Von Christian Gampert | 08.06.2012
    Wie feiert man ein Museumsjubiläum? Wie versichert man sich der eigenen Geschichte? Das Münchner "Haus der Kunst" hat für dieses Problem eine einleuchtende Lösung gefunden: man engagiert einen Konzeptkünstler, zum Beispiel den Schweizer Christian Philipp Müller. Der hat der Außenfassade des klassizistischen grauen Gebäudes erstmal ein knallbuntes Negligé, eine Art poppiges Netzhemd übergeworfen, um auf den veränderten Gebrauch der einstigen Nazi-Schauhalle hinzuweisen: damals Hort brauner Ästhetik, heute Tempel der Gegenwartskunst. Müller dreht eine frühere Funktion der Verkleidung quasi um: Ein Tarnnetz nämlich sollte das Haus im Zweiten Weltkrieg für alliierte Bomberpiloten unkenntlich machen, sagt Kuratorin Sabine Brantl.

    "Ab 1942 wurde das Haus der deutschen Kunst getarnt, mit Tarnnetzen und künstlichen Baumkronen auf dem Dach zur Irreführung der Alliierten. Sodass das Haus wie eine Fortsetzung des Englischen Gartens aussah. Und diesen Aspekt der Geschichte nimmt Christian Philipp Müller wieder auf."

    Müller rückt auch den Nachkrieg auf spielerische Weise in den Fokus: Im ersten Ausstellungssaal hängen akkurat ausgerichtete Basketballkörbe von den Wänden. Die Amerikaner, die das Haus nach 1945 für sich entdeckten, tranken hier nicht nur Whiskey, sondern gaben sich auch der körperlichen Ertüchtigung hin.

    "Nach 1945 wurde das "Haus der deutschen Kunst" ja von den Amerikanern in Beschlag genommen. Dieses Gebäude verfügte über sehr sehr große Flächen. Aber auch über eine gut funktionierende Gastronomie. Sodass die amerikanische Militärregierung daraus einen Officers-Club gemacht hat. Mit Restaurants, mit Bars, mit Variéte-Veranstaltungen, aber eben auch mit Sportmöglichkeiten. Und man hat dann in den Ausstellungssälen mit weißer Ölfarbe die Markierungen für ein Basketballfeld angebracht."

    Im Anspielkreis stehen jetzt freilich Monitore, die vom Einmarsch der US-Truppen in München erzählen, und in den Regalen nebenan sind Plakate und Bücher zu sehen, die die nun folgende Heranführung des deutschen Publikums an die klassische Moderne dokumentieren.

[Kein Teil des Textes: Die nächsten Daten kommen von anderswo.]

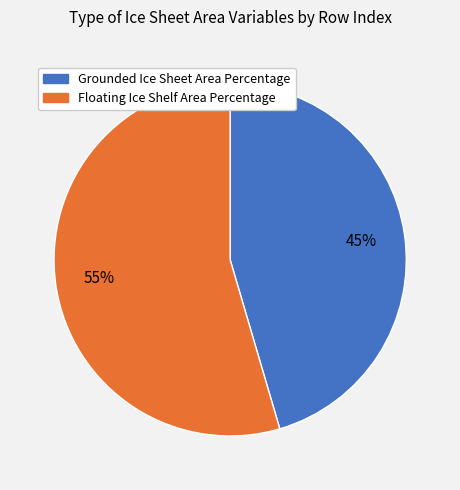

How many slices are in this pie chart?

2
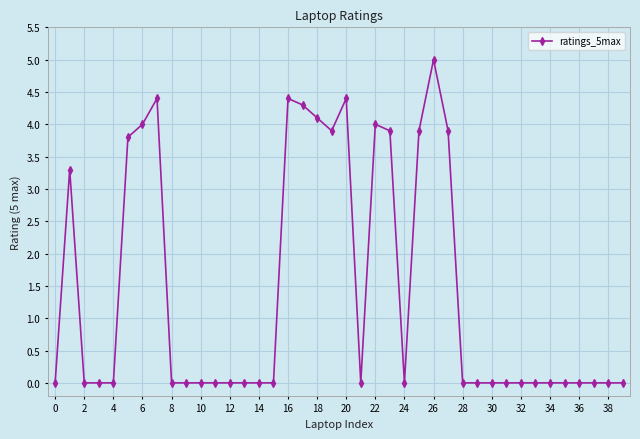

What is the difference between the maximum and minimum values?

5.0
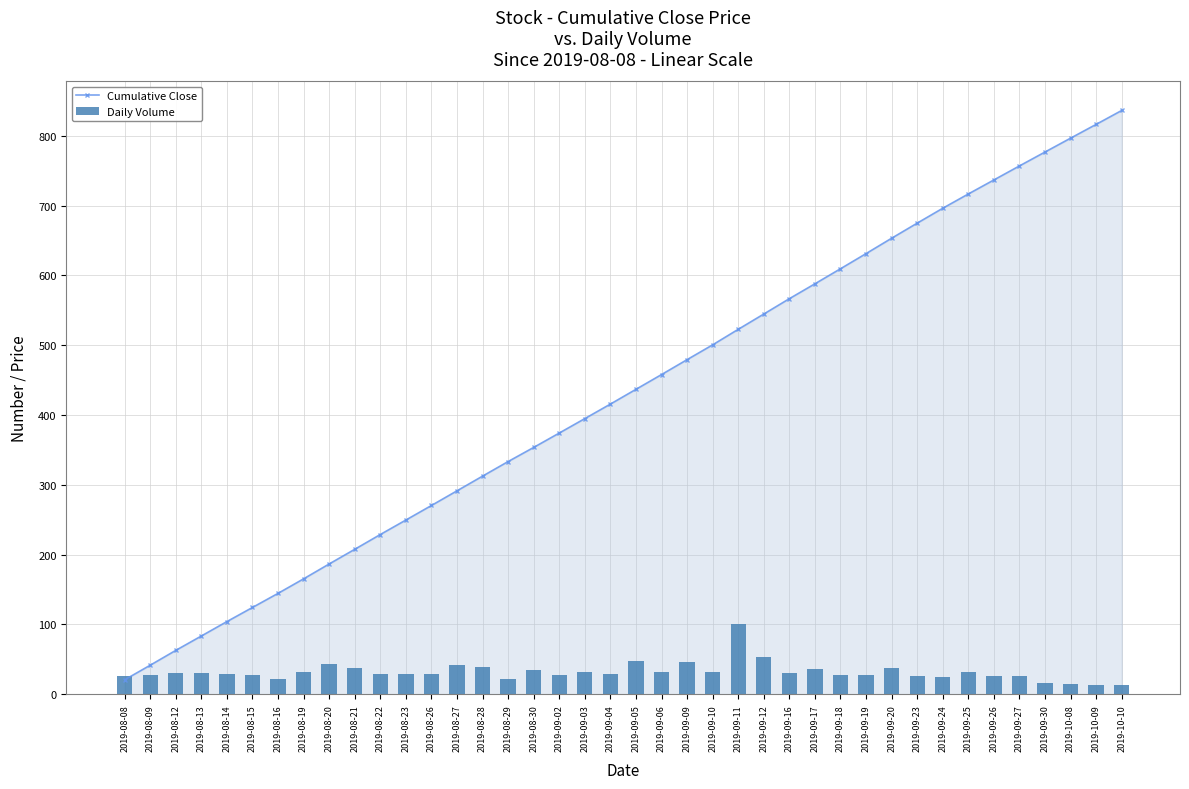

Which has a higher value, 2019-09-03 or 2019-09-23?

2019-09-23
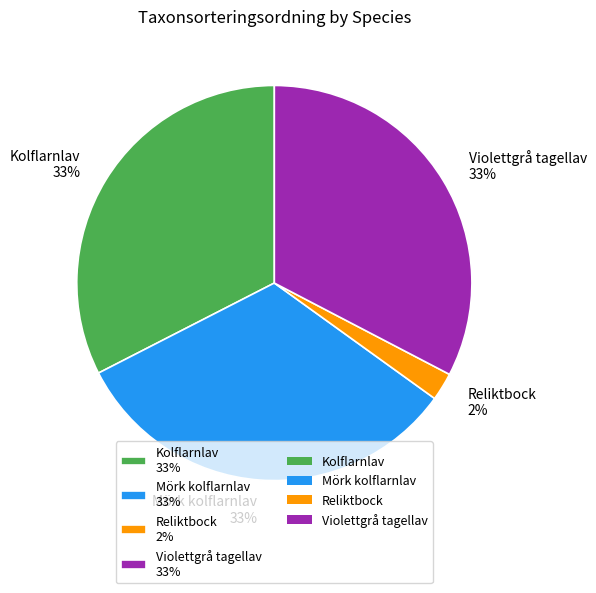

Between Kolflarnlav and Reliktbock, which is larger?

Kolflarnlav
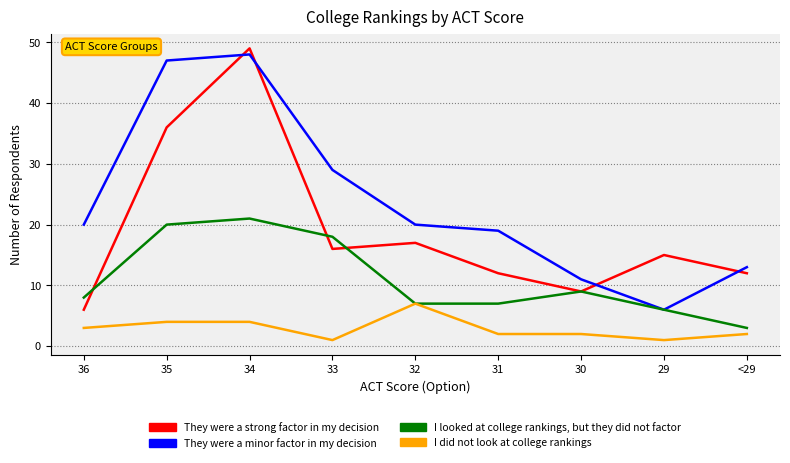

Reading left to right, extract all data points from this chart.

They were a strong factor in my decision: 6	36	49	16	17	12	9	15	12
They were a minor factor in my decision: 20	47	48	29	20	19	11	6	13
I looked at college rankings, but they did not factor: 8	20	21	18	7	7	9	6	3
I did not look at college rankings: 3	4	4	1	7	2	2	1	2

    Es gab viel nachzuholen: Die erste große Picasso-Ausstellung in München fand erst 1955 statt (so weit reicht der Erzählrahmen der Schau). Die Konfrontation von Nazikunst und Moderne lösen die Kuratoren ebenfalls überzeugend: die einstmals glorifizierten nazoiden Werke sind längst im Depot verschwunden und werden folglich auf den dort üblichen Gitterwänden präsentiert, während die 1937 verfemte (und im Hofgarten an den Pranger gestellte) "entartete Kunst" nun die Museumswände wieder erobert hat. Während es in der modernen Abteilung aber, aus heutiger Sicht, nur alte Bekannte gibt, Kandinsky, Marc, Hofer, Klee, Beckmann, sind in der Nazisektion durchaus Überraschungen gefällig: Erich Merckers Bild der "Granitbrüche Flossenbürg" von 1941 zeigt scheinbar eine Arbeitsidylle im Steinbruch, aber an der Kleidung der Arbeiter erkennt man dann, dass es sich um Häftlinge eines KZ handelt.

    Überhaupt ist die Auswahl an Nazi-Ästhetik subtil: Es wird klar, dass die Nazis bewusst an etablierte Genres anschlossen, Landschaft, Portrait, Genre, Stillleben, diese dann aber im Sinne des Möchtegern-Malers Adolf Hitler verkitschten (der ja auch der erste Käufer bei den alljährlichen Leistungsschauen war). Ein Seestück von Claus Bergen von 1941 zum Beispiel beleuchtet - wie üblich - den Kampf eines Schiffes mit den Elementen, aber es zeigt eben ein aufgetauchtes U-Boot und heißt: "im Kampfgebiet des Atlantiks". Andere Maler, etwa der Portraitist Rudolf Belling, wurden sowohl in der "Großen deutschen Kunstausstellung" der Nazis als auch bei den "Entarteten" gezeigt – auch das war möglich.

    Im zentralen Saal thematisiert man dann die Pariser Weltausstellung von 1937, wo das "Haus der deutschen Kunst" als vorbildliches Architekturmodell eingeführt und sogar preisgekrönt wurde (übrigens direkt neben dem spanischen Pavillon, der Picassos "Guernica" zeigte); als Schrift-Stele ist Hitlers Rede zur Eröffnung des "Hauses der deutschen Kunst" in voller Länge nachzulesen, und an der Wand sieht man zentrale Aussagen von Hitlers Kunsttheorie. Dort wird wortreich der Stab gebrochen über jene Kunst, die "eine Gebrauchsanleitung" nötig habe. Die Volksgenossen applaudierten, und manche ihrer Nachfahren tun das ja immer noch.